2.  Speaking of Will Power, his brother Damien, a comedian in Australia, live tweeted during the race.  Not sure how much was planned or how much was spontaneous, but it certainly was entertaining.  You can check it out at @DamienPower01 on Twitter.  He may or may not have been drunk.  The jury is still out.

3.   Yin requires Yang.  You can’t speak of the tortured artist Will Power without mentioning the effervescent Helio Castroneves, a gracious and positive championship loser once again.  It seems Power’s late season luck has been passed on to Helio.  His adventure above the pit-in blend line that resulted in a penalty took him out of the championship picture.  A word of advice: remember Lloyd Braun from the Seinfeld series.  His mantra was “Serenity now.”  That’s Helio, but he needs to know it’s okay to vent.  Lloyd Braun changed his motto to “Serenity now, insanity later” when he realized holding all that bad juju in was not a good idea.  Let it out, Helio!

4.  If you didn’t see it coming, Penske Racing is back with a vengeance.  Even though the teams are still making some in-race mistakes such as putting more front wing in for Power instead of taking it out, the triumvirate of Power, Castroneves, and a strangely upbeat and personable Juan Pablo Montoya may be set up to dominate next year.  Scary.

5.  I am sure that the schadenfreude fans of all sports who live in the Pacific Time Zone feel in the angst of the Eastern Time Zone fans who had to stay up until 1:30 AM to see the post race on NBCSN was sweet.  I hope you enjoyed it.  Now go back to watching the NFL at 10:00 AM on Sundays.  And enjoy F1 and the Premier League at 4:00 AM.  Seriously, did the late time really hurt viewership?  Since only hard-core fans watch on TV anyway, the numbers might surprise.

6.  Should IndyCar continue at Auto Club Speedway in Fontana?  Only if you like good racing.  Not many cars but there was passing, tire performance falling off, and enough OMG moments to keep it interesting.  Although the prerace activities on the concrete and asphalt were beyond hot, the race was run with the sun down.  The Verizon IndyCar Series needs to be here.  Big ovals are a dying breed in the series.  This one in the California racing market is worth saving.

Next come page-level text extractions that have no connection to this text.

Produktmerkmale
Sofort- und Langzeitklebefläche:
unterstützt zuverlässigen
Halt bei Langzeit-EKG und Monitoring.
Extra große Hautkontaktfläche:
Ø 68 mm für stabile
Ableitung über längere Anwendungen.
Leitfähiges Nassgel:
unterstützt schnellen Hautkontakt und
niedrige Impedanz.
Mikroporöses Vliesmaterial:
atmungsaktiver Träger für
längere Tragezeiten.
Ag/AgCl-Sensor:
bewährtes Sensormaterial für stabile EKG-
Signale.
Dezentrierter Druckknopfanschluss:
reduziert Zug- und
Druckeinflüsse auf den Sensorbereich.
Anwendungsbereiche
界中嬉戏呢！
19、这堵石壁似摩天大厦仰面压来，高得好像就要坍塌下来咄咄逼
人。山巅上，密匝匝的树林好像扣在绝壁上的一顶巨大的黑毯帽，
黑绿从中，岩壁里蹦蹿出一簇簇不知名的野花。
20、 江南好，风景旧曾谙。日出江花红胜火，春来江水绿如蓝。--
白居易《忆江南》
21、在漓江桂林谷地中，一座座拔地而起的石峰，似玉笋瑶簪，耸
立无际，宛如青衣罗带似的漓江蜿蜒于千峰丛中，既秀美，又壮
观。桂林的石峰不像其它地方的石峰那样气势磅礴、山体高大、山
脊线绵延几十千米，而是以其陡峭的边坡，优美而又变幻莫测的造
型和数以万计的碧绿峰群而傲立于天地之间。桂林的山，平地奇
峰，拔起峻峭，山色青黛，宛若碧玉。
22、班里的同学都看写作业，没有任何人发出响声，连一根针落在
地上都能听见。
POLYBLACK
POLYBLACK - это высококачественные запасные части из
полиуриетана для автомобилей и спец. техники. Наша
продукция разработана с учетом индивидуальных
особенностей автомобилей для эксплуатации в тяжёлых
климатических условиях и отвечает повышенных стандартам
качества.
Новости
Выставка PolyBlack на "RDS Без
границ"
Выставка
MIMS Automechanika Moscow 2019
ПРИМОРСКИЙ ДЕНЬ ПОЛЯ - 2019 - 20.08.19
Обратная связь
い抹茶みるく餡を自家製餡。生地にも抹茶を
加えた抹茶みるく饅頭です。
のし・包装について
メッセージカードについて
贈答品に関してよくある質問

7.  A negative for the series on big ovals is car count.  Twenty-one cars on a big track looks like ten.  Indy will never be a problem, but Pocono and Fontana need more cars and more on track action.  It may not look empty on TV, but it sure does in person.  And for the big ovals like Pocono and Fontana to survive, they need people in the stands and suites to make a profit for the promoters.  Fontana is lucky to have MAVTV signed for a few more years.  If they didn’t, this race would be gone.  Pocono needs that sort of sponsor security, too.

8.  The Dallara DW12 is a beast.  Not only is it a great race car generally, it’s a great race car specifically.  In both road/street and oval configurations it is racy.  If that is not enough, it protects the drivers.  Mikhail Aleshin’s wreck was as nasty as they come, a fence-ripping, chassis-shearing shunt that proved once again that form follows function.  Build it to be safe then build it to be fast.  Dallara has my respect as does, in retrospect, the ICONIC committee that chose it.

9.  Enough cannot be said about the Holmatro Safety Team in the Verizon IndyCar Series.  They were at the Aleshin accident before the cars stopped moving.  They are the best in the racing business, the gold standard.  No one else comes close.  Additionally, a hat must be tipped to Hulman Motorsports and the Verizon IndyCar Series for continuing to fund this vital piece of each race.  In a time when corporate cost-cutting is the number one way to increase the bottom line, they put safety over profit.  My utmost respect to both the Holmatro Safety Team and Hulman Motorsports for a dedication to doing what is right.

10.  With all its shortcomings regarding a short season, TV ratings, large oval problems, street race comings and goings, and road course disinterest, the Verizon IndyCar Series, week in and week out, puts on the best show in auto racing on the planet.  The product is there.  It’s up to the suits in corporate to have the vision and to execute the plan to sell it.  Everyone else is getting the job done.  Even though the off-season for the series is lengthy, it is an important one for the future of the series.  Your move, bosses.